Top of Record excerpts

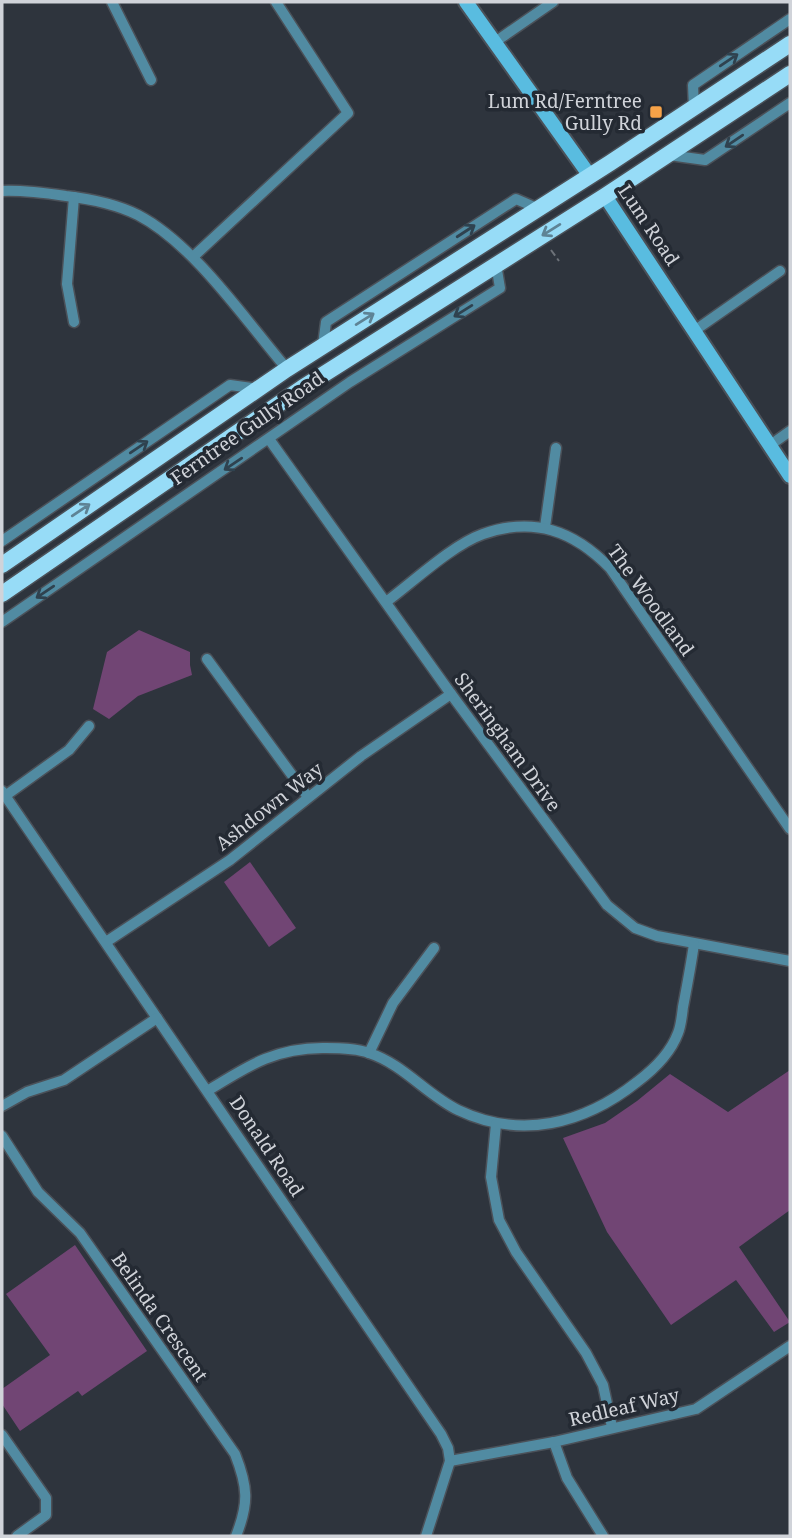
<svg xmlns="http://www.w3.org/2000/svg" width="792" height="1538" viewBox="0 0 792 1538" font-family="'Noto Serif',serif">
	<rect width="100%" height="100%" fill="#2e343d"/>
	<!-- green -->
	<g fill="#714574">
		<path d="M139 630 190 652V665L192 675 138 696 109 719 93 709 107 652Z"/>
		<path d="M250 862 296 928 269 947 224 882Z"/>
		<path d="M790 1070V1210L739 1247 790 1322 774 1332 736 1280 671 1325 607 1232 563 1138 605 1123 637 1101 670 1074 728 1112Z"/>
		<path d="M75 1245 147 1351 82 1396 78 1391 20 1431 2 1404V1389L50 1355 6 1294Z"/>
	</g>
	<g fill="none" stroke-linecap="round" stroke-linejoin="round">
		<defs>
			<g id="street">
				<path d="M112 2 151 80"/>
				<path d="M495 42 553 2"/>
				<path d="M694 108 693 85 790 19"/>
				<path d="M669 155 705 160 790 103"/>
				<path d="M2 191C23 190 45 193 66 196 91 199 116 204 138 215 194 244 246 321 287 369"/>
				<path d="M193 257 348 113 276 2"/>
				<path d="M74 322 67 284 74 197"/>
				<path d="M694 331 780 271"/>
				<path d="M323 345 326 322 516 199 539 209"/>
				<path d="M269 439 451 694 607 905 635 928 657 936 790 961"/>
				<path d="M769 446 790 431"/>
				<path d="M545 527 556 448"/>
				<path d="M2 541 230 385 259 389"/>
				<path d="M386 602C413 582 452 545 483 534 534 516 574 531 610 568L790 829"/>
				<path d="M2 622 350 382 500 288 496 264"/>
				<path d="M207 659 308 797"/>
				<path d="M2 791 441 1434 448 1448 450 1461 426 1536"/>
				<path d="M5 796 69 750 89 726"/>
				<path d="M106 942 230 860 361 756 451 694"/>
				<path d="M369 1053 393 1003 434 948"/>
				<path d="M209 1090C249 1065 277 1047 326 1048 339 1048 356 1048 369 1053 403 1064 427 1095 458 1110 521 1140 584 1124 637 1082 653 1070 671 1052 678 1033 681 1026 682 1015 683 1007 687 986 691 965 694 944"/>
				<path d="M2 1106 27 1092 64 1080 157 1018"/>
				<path d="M496 1124 491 1177 499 1220 516 1252 586 1353 603 1385 612 1427"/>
				<path d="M2 1136 38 1192 80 1233 235 1454C248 1487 249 1503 236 1536"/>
				<path d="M2 1435 46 1498V1515L17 1536"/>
				<path d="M554 1442 567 1478 603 1536"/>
				<path d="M450 1461 554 1442 696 1409 790 1346"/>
			</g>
			<g id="secondary">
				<path d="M466 2 590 176"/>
				<path d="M605 196 790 476"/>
			</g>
			<g id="primary">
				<path d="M2 565 287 369 610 163 790 44"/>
				<path d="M2 594 302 388 605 196 790 74"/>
			</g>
		</defs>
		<!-- street casing -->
		<use href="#street" stroke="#4b5159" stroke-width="13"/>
		<!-- secondary casing -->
		<use href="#secondary" stroke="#4b5159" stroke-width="18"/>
		<!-- primary casing -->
		<use href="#primary" stroke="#4b5159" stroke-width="19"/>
		<!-- path -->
		<path stroke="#6d7279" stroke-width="2" stroke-dasharray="7 3.5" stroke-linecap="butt" d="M551 250 559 261"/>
		<!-- street -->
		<use href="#street" stroke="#518ba2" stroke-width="10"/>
		<!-- secondary -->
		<use href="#secondary" stroke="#59bce0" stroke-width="14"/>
		<!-- primary -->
		<use href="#primary" stroke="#97dcf7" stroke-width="16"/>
	</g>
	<!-- one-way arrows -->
	<defs><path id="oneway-shaft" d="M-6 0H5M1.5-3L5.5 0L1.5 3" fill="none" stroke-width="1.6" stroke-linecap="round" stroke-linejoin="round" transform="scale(1.75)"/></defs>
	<g stroke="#2f424f">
		<use href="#oneway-shaft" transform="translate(729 60) rotate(-34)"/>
		<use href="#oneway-shaft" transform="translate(734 141) rotate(146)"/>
		<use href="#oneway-shaft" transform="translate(466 231) rotate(-33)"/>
		<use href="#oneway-shaft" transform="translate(463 311) rotate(148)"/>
		<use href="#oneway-shaft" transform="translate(139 447) rotate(-34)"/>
		<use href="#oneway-shaft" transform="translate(233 464) rotate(146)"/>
		<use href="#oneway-shaft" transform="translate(45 592) rotate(146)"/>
	</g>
	<g stroke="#5e8395">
		<use href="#oneway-shaft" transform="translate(551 230) rotate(148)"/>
		<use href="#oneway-shaft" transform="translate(365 319) rotate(-32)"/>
		<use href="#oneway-shaft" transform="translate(81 510) rotate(-34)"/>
	</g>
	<!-- markers -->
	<rect fill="#f6a248" stroke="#242a33" stroke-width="2.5" x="649" y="105" width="14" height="14" rx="3.5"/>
	<g text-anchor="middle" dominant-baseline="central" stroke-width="7" stroke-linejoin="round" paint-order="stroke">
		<!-- poi labels -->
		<g font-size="19" fill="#d0d3d9" stroke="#242a33" text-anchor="end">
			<text x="642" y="101">Lum Rd/Ferntree<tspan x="642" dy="22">Gully Rd</tspan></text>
		</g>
		<!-- street labels -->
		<g font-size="19" fill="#d0d3d9" stroke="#242a33">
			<text transform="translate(649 225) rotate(56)">Lum Road</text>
			<text transform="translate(247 428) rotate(-35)">Ferntree Gully Road</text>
			<text transform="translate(651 600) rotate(54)">The Woodland</text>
			<text transform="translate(508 742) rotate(54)">Sheringham Drive</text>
			<text transform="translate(269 806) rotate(-38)">Ashdown Way</text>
			<text transform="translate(267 1146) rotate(56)">Donald Road</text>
			<text transform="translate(160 1317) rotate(55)">Belinda Crescent</text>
			<text transform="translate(624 1407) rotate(-13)">Redleaf Way</text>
		</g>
	</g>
	<!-- border -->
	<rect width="792" height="1538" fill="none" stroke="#d0d3d9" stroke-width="7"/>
</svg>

Bottom of Record excerpts

> The task: Write out the data above in full and exactly, but not the pictures.

> Completed task:
<svg xmlns="http://www.w3.org/2000/svg" width="792" height="1538" viewBox="0 0 792 1538" font-family="'Noto Serif',serif">
	<rect width="100%" height="100%" fill="#2e343d"/>
	<!-- green -->
	<g fill="#714574">
		<path d="M139 630 190 652V665L192 675 138 696 109 719 93 709 107 652Z"/>
		<path d="M250 862 296 928 269 947 224 882Z"/>
		<path d="M790 1070V1210L739 1247 790 1322 774 1332 736 1280 671 1325 607 1232 563 1138 605 1123 637 1101 670 1074 728 1112Z"/>
		<path d="M75 1245 147 1351 82 1396 78 1391 20 1431 2 1404V1389L50 1355 6 1294Z"/>
	</g>
	<g fill="none" stroke-linecap="round" stroke-linejoin="round">
		<defs>
			<g id="street">
				<path d="M112 2 151 80"/>
				<path d="M495 42 553 2"/>
				<path d="M694 108 693 85 790 19"/>
				<path d="M669 155 705 160 790 103"/>
				<path d="M2 191C23 190 45 193 66 196 91 199 116 204 138 215 194 244 246 321 287 369"/>
				<path d="M193 257 348 113 276 2"/>
				<path d="M74 322 67 284 74 197"/>
				<path d="M694 331 780 271"/>
				<path d="M323 345 326 322 516 199 539 209"/>
				<path d="M269 439 451 694 607 905 635 928 657 936 790 961"/>
				<path d="M769 446 790 431"/>
				<path d="M545 527 556 448"/>
				<path d="M2 541 230 385 259 389"/>
				<path d="M386 602C413 582 452 545 483 534 534 516 574 531 610 568L790 829"/>
				<path d="M2 622 350 382 500 288 496 264"/>
				<path d="M207 659 308 797"/>
				<path d="M2 791 441 1434 448 1448 450 1461 426 1536"/>
				<path d="M5 796 69 750 89 726"/>
				<path d="M106 942 230 860 361 756 451 694"/>
				<path d="M369 1053 393 1003 434 948"/>
				<path d="M209 1090C249 1065 277 1047 326 1048 339 1048 356 1048 369 1053 403 1064 427 1095 458 1110 521 1140 584 1124 637 1082 653 1070 671 1052 678 1033 681 1026 682 1015 683 1007 687 986 691 965 694 944"/>
				<path d="M2 1106 27 1092 64 1080 157 1018"/>
				<path d="M496 1124 491 1177 499 1220 516 1252 586 1353 603 1385 612 1427"/>
				<path d="M2 1136 38 1192 80 1233 235 1454C248 1487 249 1503 236 1536"/>
				<path d="M2 1435 46 1498V1515L17 1536"/>
				<path d="M554 1442 567 1478 603 1536"/>
				<path d="M450 1461 554 1442 696 1409 790 1346"/>
			</g>
			<g id="secondary">
				<path d="M466 2 590 176"/>
				<path d="M605 196 790 476"/>
			</g>
			<g id="primary">
				<path d="M2 565 287 369 610 163 790 44"/>
				<path d="M2 594 302 388 605 196 790 74"/>
			</g>
		</defs>
		<!-- street casing -->
		<use href="#street" stroke="#4b5159" stroke-width="13"/>
		<!-- secondary casing -->
		<use href="#secondary" stroke="#4b5159" stroke-width="18"/>
		<!-- primary casing -->
		<use href="#primary" stroke="#4b5159" stroke-width="19"/>
		<!-- path -->
		<path stroke="#6d7279" stroke-width="2" stroke-dasharray="7 3.5" stroke-linecap="butt" d="M551 250 559 261"/>
		<!-- street -->
		<use href="#street" stroke="#518ba2" stroke-width="10"/>
		<!-- secondary -->
		<use href="#secondary" stroke="#59bce0" stroke-width="14"/>
		<!-- primary -->
		<use href="#primary" stroke="#97dcf7" stroke-width="16"/>
	</g>
	<!-- one-way arrows -->
	<defs><path id="oneway-shaft" d="M-6 0H5M1.5-3L5.5 0L1.5 3" fill="none" stroke-width="1.6" stroke-linecap="round" stroke-linejoin="round" transform="scale(1.75)"/></defs>
	<g stroke="#2f424f">
		<use href="#oneway-shaft" transform="translate(729 60) rotate(-34)"/>
		<use href="#oneway-shaft" transform="translate(734 141) rotate(146)"/>
		<use href="#oneway-shaft" transform="translate(466 231) rotate(-33)"/>
		<use href="#oneway-shaft" transform="translate(463 311) rotate(148)"/>
		<use href="#oneway-shaft" transform="translate(139 447) rotate(-34)"/>
		<use href="#oneway-shaft" transform="translate(233 464) rotate(146)"/>
		<use href="#oneway-shaft" transform="translate(45 592) rotate(146)"/>
	</g>
	<g stroke="#5e8395">
		<use href="#oneway-shaft" transform="translate(551 230) rotate(148)"/>
		<use href="#oneway-shaft" transform="translate(365 319) rotate(-32)"/>
		<use href="#oneway-shaft" transform="translate(81 510) rotate(-34)"/>
	</g>
	<!-- markers -->
	<rect fill="#f6a248" stroke="#242a33" stroke-width="2.5" x="649" y="105" width="14" height="14" rx="3.5"/>
	<g text-anchor="middle" dominant-baseline="central" stroke-width="7" stroke-linejoin="round" paint-order="stroke">
		<!-- poi labels -->
		<g font-size="19" fill="#d0d3d9" stroke="#242a33" text-anchor="end">
			<text x="642" y="101">Lum Rd/Ferntree<tspan x="642" dy="22">Gully Rd</tspan></text>
		</g>
		<!-- street labels -->
		<g font-size="19" fill="#d0d3d9" stroke="#242a33">
			<text transform="translate(649 225) rotate(56)">Lum Road</text>
			<text transform="translate(247 428) rotate(-35)">Ferntree Gully Road</text>
			<text transform="translate(651 600) rotate(54)">The Woodland</text>
			<text transform="translate(508 742) rotate(54)">Sheringham Drive</text>
			<text transform="translate(269 806) rotate(-38)">Ashdown Way</text>
			<text transform="translate(267 1146) rotate(56)">Donald Road</text>
			<text transform="translate(160 1317) rotate(55)">Belinda Crescent</text>
			<text transform="translate(624 1407) rotate(-13)">Redleaf Way</text>
		</g>
	</g>
	<!-- border -->
	<rect width="792" height="1538" fill="none" stroke="#d0d3d9" stroke-width="7"/>
</svg>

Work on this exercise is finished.